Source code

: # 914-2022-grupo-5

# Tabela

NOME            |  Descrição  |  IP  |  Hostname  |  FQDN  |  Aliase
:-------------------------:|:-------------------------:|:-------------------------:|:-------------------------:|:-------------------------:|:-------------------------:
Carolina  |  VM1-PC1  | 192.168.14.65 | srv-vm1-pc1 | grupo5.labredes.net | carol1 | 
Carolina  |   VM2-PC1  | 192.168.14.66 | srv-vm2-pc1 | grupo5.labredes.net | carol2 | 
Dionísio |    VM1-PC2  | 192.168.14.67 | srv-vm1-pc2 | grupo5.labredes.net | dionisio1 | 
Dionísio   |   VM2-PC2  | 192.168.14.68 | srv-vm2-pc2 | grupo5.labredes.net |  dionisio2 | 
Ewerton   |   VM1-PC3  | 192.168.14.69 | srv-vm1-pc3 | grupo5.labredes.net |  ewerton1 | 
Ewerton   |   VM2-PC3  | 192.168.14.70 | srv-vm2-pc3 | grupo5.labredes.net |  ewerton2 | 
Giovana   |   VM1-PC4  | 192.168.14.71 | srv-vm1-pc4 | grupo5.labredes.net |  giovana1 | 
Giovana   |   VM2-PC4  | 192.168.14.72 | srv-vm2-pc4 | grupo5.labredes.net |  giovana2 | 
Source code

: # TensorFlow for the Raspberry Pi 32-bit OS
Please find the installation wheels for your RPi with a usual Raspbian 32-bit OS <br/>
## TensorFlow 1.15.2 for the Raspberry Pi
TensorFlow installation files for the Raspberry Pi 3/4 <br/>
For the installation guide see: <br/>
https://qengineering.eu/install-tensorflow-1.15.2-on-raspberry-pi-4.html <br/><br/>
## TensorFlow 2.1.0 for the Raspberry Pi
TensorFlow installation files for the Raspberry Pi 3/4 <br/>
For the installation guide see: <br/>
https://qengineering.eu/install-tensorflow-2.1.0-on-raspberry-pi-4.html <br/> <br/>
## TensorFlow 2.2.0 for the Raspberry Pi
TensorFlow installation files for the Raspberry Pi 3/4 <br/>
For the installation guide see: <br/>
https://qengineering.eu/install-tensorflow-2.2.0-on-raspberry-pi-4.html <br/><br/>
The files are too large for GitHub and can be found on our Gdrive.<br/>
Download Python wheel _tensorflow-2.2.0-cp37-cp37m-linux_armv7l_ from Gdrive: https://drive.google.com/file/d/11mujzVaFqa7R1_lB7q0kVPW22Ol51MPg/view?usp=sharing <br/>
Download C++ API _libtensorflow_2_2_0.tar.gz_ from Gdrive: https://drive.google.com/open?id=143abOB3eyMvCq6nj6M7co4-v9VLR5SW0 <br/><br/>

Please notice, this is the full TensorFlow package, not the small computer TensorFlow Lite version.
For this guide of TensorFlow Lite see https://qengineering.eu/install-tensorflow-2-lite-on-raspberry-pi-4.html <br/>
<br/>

+ + + + + + +

What needs to be done
Would you return all lines from the preceding listing that contain the word "Giovana"?

Solution to the exercise
Giovana   |   VM1-PC4  | 192.168.14.71 | srv-vm1-pc4 | grupo5.labredes.net |  giovana1 | 
Giovana   |   VM2-PC4  | 192.168.14.72 | srv-vm2-pc4 | grupo5.labredes.net |  giovana2 | 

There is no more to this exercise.